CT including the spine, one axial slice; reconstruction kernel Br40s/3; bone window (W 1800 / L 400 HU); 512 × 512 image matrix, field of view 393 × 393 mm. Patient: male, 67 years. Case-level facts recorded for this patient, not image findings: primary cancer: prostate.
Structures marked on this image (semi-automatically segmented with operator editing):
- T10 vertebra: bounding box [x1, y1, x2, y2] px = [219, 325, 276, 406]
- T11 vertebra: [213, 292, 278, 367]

_What you will do_. What lines hold the string "vertebra"? Pick them out of the data.

_Reply_.
- T10 vertebra: bounding box [x1, y1, x2, y2] px = [219, 325, 276, 406]
- T11 vertebra: [213, 292, 278, 367]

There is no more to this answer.